Closed IdaLundholm closed 7 years ago
I'm guessing you're running out of memory.
But isn't it strange that the error occurs both on c and a nodes then?
If that's the case, it's still somewhat surprising that it happens at the same iteration on a and c nodes. If it happens in iteration 17, it would be some kind of gradual leak and the different memory sizes would make it more likely to happen at different points in time. (My original guess would have been a memory issue nonetheless.)
Looking at it more carefully this has to do with limits on the CUDA gridsize, which is limited to 65535, and we're using a gridsize of x*y*z/256
, so it blows up at a side of 256.
It should be possible to fix this going to 2D grids in the kernel call.
Makes sense. For compute capability 3.0 and up, I believed the maximum x dimension was 2 billion. It might be possible to just tweak the build settings and leave anything older than Kepler behind...

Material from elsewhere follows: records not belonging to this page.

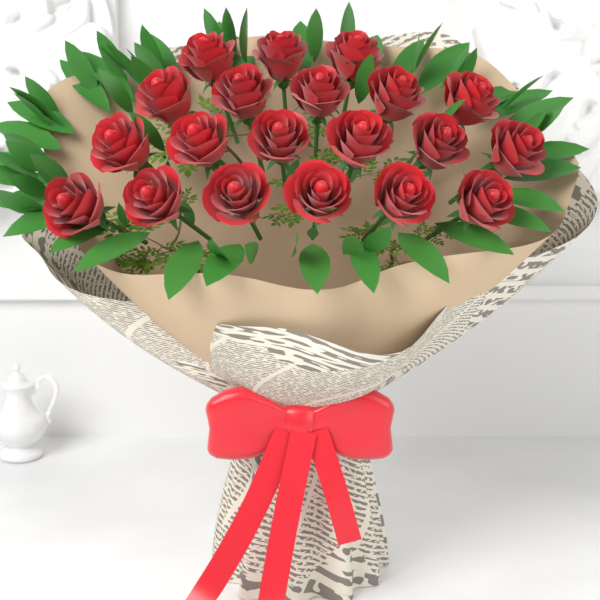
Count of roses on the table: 20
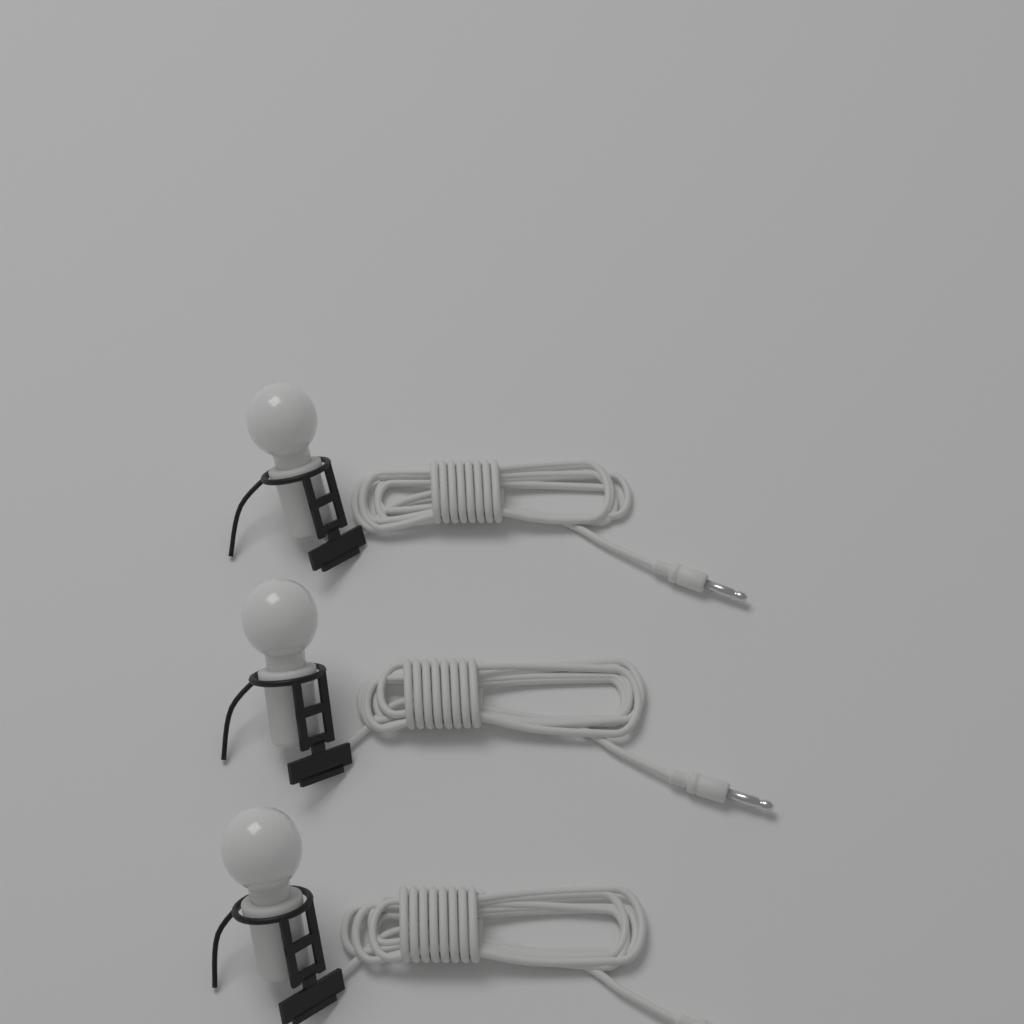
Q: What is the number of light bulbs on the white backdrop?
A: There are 3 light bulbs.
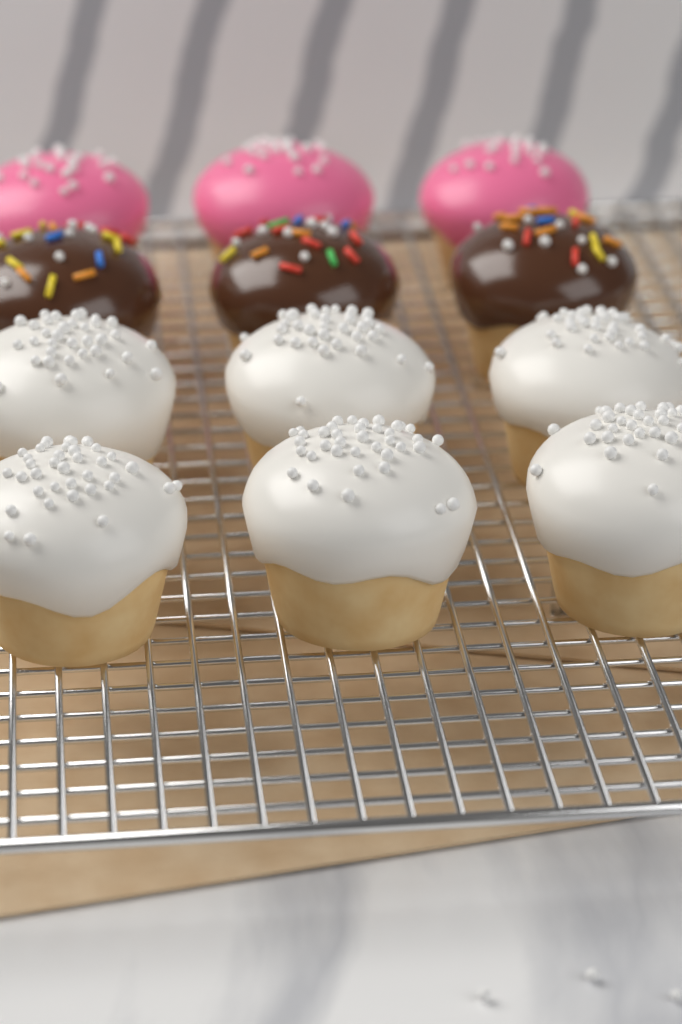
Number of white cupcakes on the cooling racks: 6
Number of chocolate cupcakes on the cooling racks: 3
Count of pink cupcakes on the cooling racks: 3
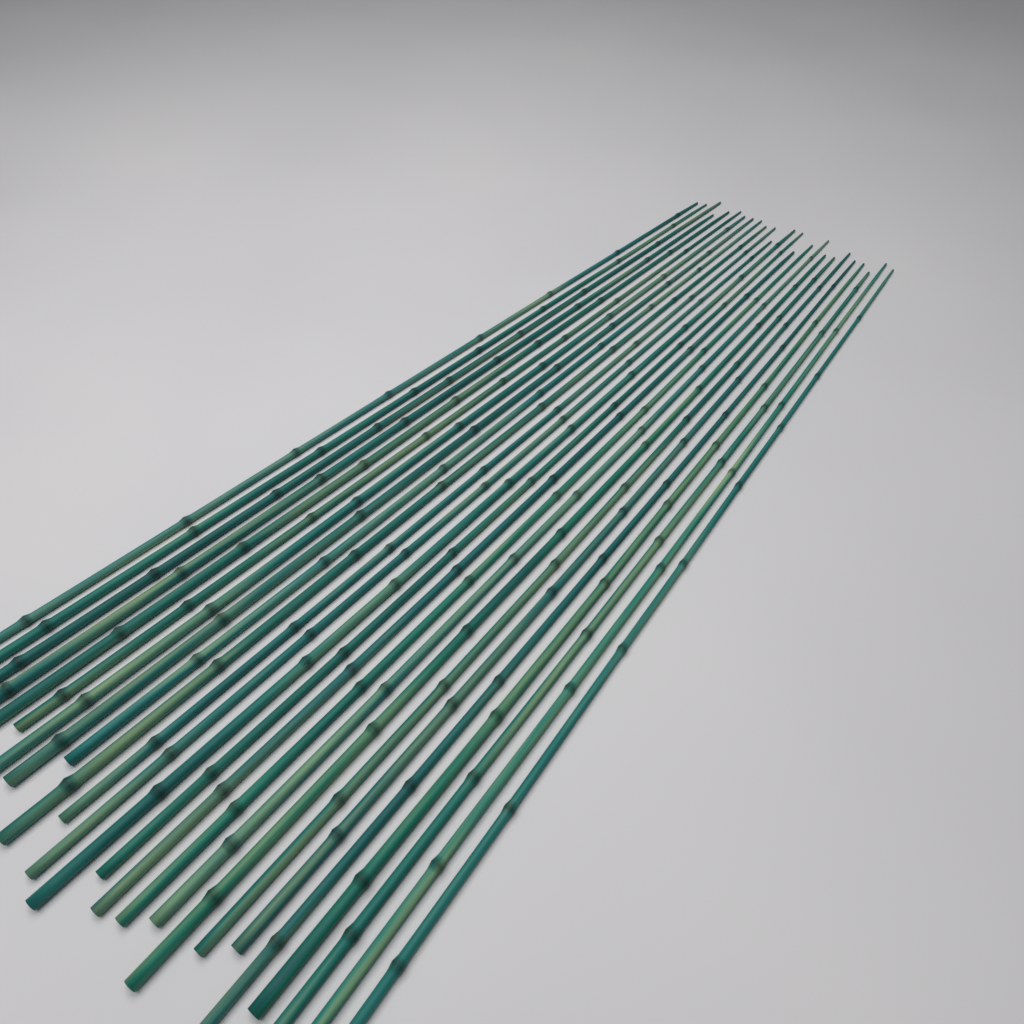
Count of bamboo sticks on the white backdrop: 25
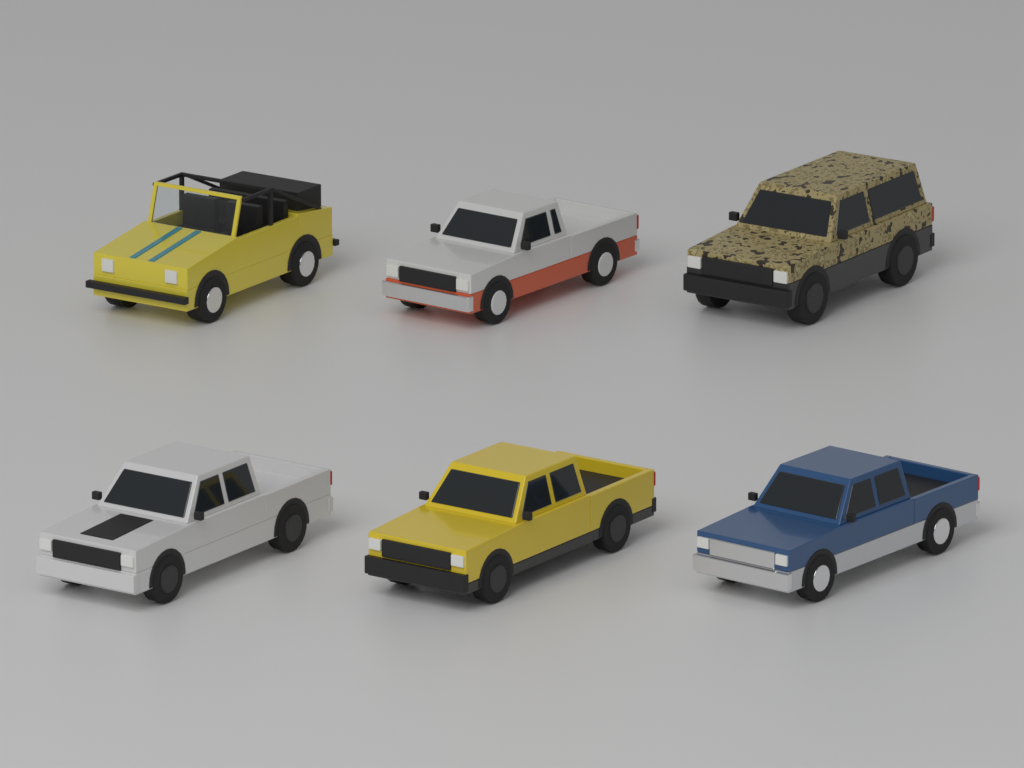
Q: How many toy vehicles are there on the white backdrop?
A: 6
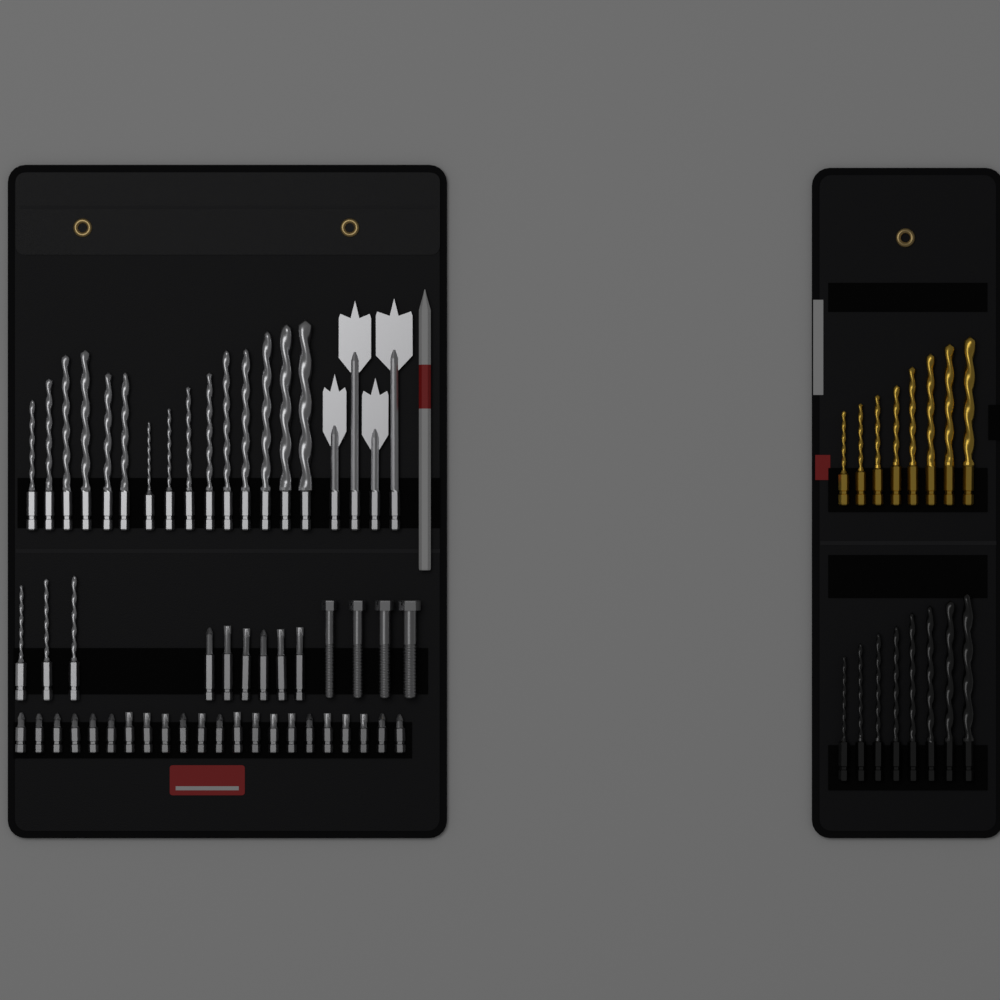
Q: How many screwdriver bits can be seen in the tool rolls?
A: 28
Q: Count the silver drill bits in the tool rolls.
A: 22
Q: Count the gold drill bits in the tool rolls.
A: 8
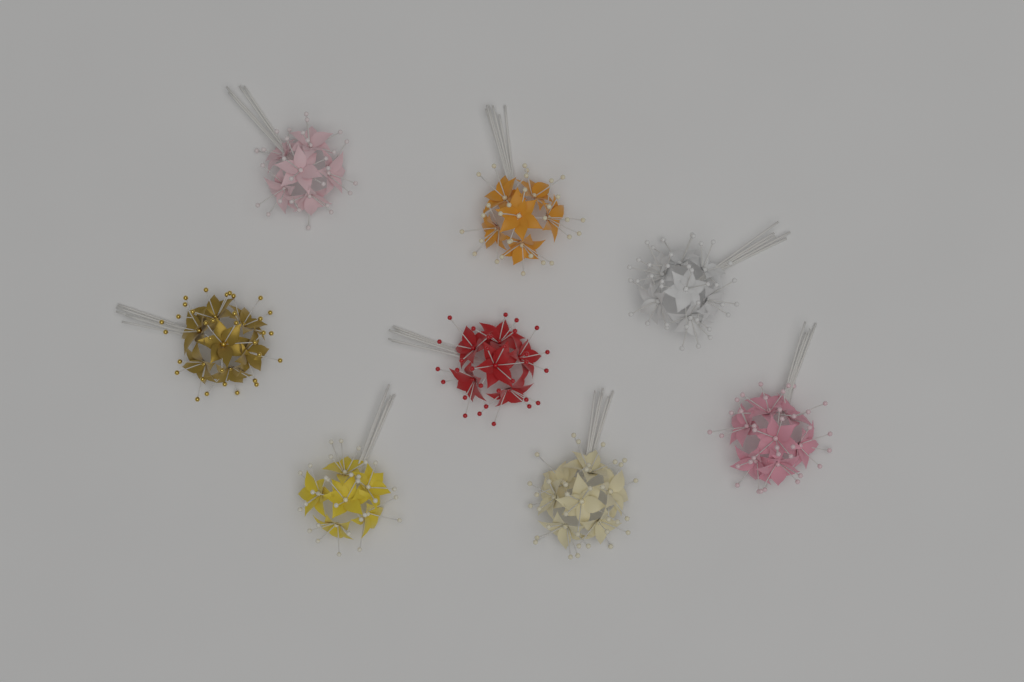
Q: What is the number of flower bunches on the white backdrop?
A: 8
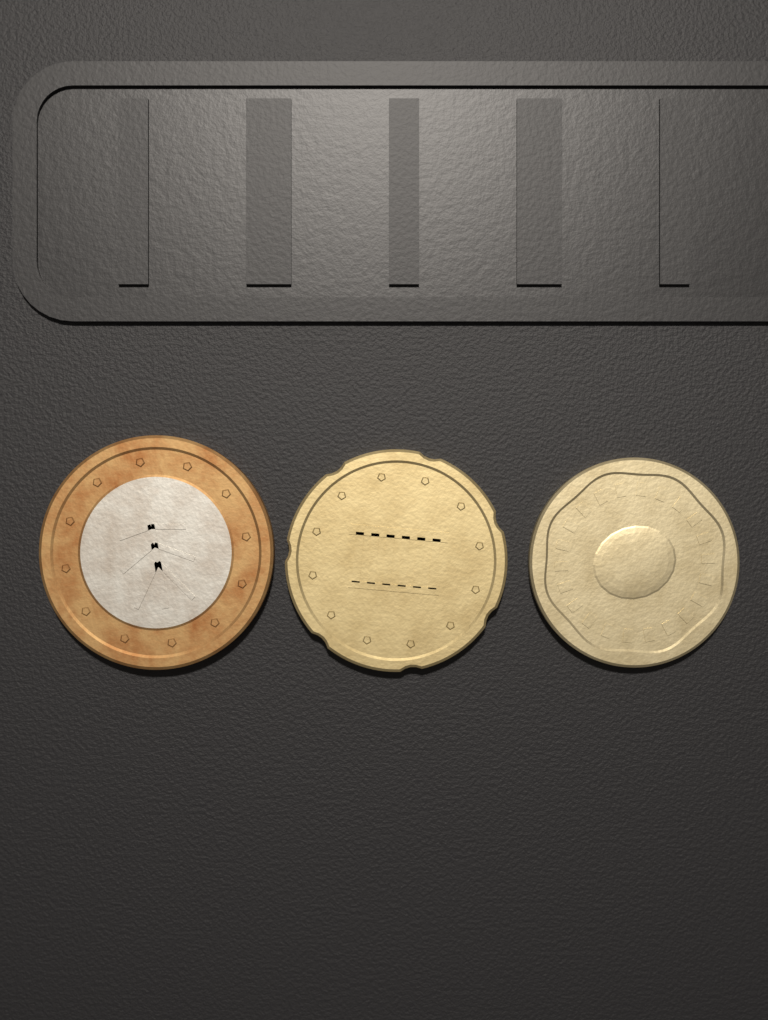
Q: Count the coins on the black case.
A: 3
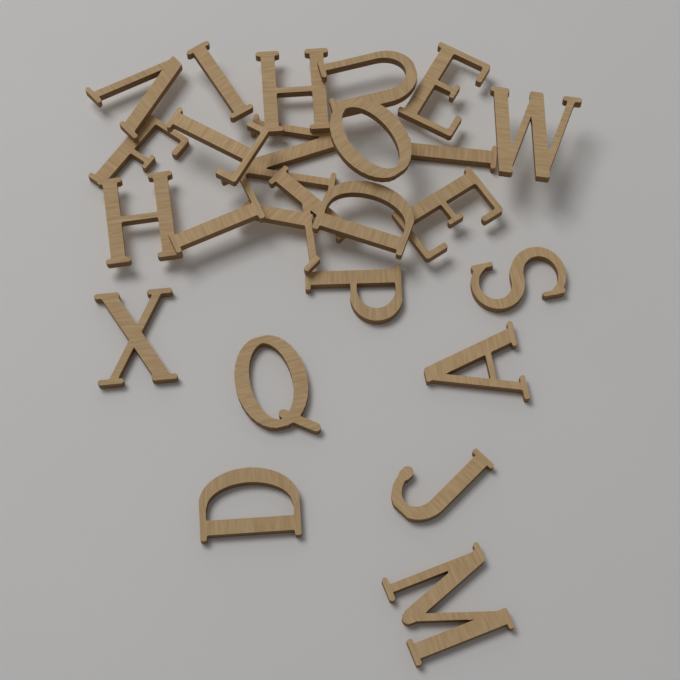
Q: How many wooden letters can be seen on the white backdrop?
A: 24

Hi, There is an issue when trying to phase a 256x256x256 model with support update. I get a "CUDA error "invalid argument" at image_filter_cuda.cu:54" (at sp_gaussian_blur_cuda) at iteration 17 (spimage.sp_support_array_init(spimage.sp_support_area_alloc(blur_radius, support_area), 20)) on both a and c nodes. There is no problem to run with static support. If reducing the size of the input from a cube of 256 to 254 there is no error.